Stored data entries

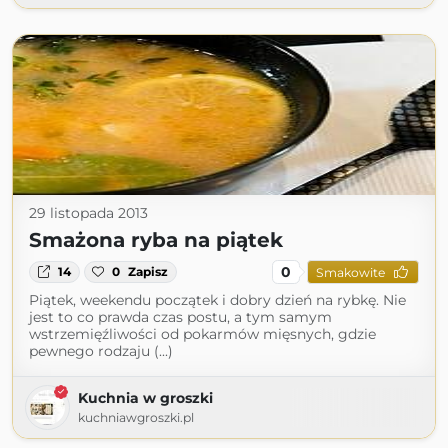
29 listopada 2013
Smażona ryba na piątek
0
14
0
Zapisz
Smakowite
Piątek, weekendu początek i dobry dzień na rybkę. Nie
jest to co prawda czas postu, a tym samym
wstrzemięźliwości od pokarmów mięsnych, gdzie
pewnego rodzaju (...)
Kuchnia w groszki
kuchniawgroszki.pl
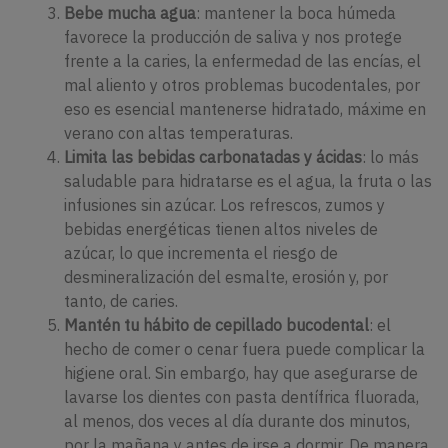
Bebe mucha agua
: mantener la boca húmeda
favorece la producción de saliva y nos protege
frente a la caries, la enfermedad de las encías, el
mal aliento y otros problemas bucodentales, por
eso es esencial mantenerse hidratado, máxime en
verano con altas temperaturas.
Limita las bebidas carbonatadas y ácidas
: lo más
saludable para hidratarse es el agua, la fruta o las
infusiones sin azúcar. Los refrescos, zumos y
bebidas energéticas tienen altos niveles de
azúcar, lo que incrementa el riesgo de
desmineralización del esmalte, erosión y, por
tanto, de caries.
Mantén tu hábito de cepillado bucodental
: el
hecho de comer o cenar fuera puede complicar la
higiene oral. Sin embargo, hay que asegurarse de
lavarse los dientes con pasta dentífrica fluorada,
al menos, dos veces al día durante dos minutos,
por la mañana y antes de irse a dormir. De manera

▶ Try it
Lay out every line of text from all the records above as a JSON list of strings, one string per line, without blank lines. Leave the pictures out of the answer.

▶ Solution for this task
[
  "29 listopada 2013",
  "Smażona ryba na piątek",
  "0",
  "14",
  "0",
  "Zapisz",
  "Smakowite",
  "Piątek, weekendu początek i dobry dzień na rybkę. Nie",
  "jest to co prawda czas postu, a tym samym",
  "wstrzemięźliwości od pokarmów mięsnych, gdzie",
  "pewnego rodzaju (...)",
  "Kuchnia w groszki",
  "kuchniawgroszki.pl",
  "Bebe mucha agua",
  ": mantener la boca húmeda",
  "favorece la producción de saliva y nos protege",
  "frente a la caries, la enfermedad de las encías, el",
  "mal aliento y otros problemas bucodentales, por",
  "eso es esencial mantenerse hidratado, máxime en",
  "verano con altas temperaturas.",
  "Limita las bebidas carbonatadas y ácidas",
  ": lo más",
  "saludable para hidratarse es el agua, la fruta o las",
  "infusiones sin azúcar. Los refrescos, zumos y",
  "bebidas energéticas tienen altos niveles de",
  "azúcar, lo que incrementa el riesgo de",
  "desmineralización del esmalte, erosión y, por",
  "tanto, de caries.",
  "Mantén tu hábito de cepillado bucodental",
  ": el",
  "hecho de comer o cenar fuera puede complicar la",
  "higiene oral. Sin embargo, hay que asegurarse de",
  "lavarse los dientes con pasta dentífrica fluorada,",
  "al menos, dos veces al día durante dos minutos,",
  "por la mañana y antes de irse a dormir. De manera"
]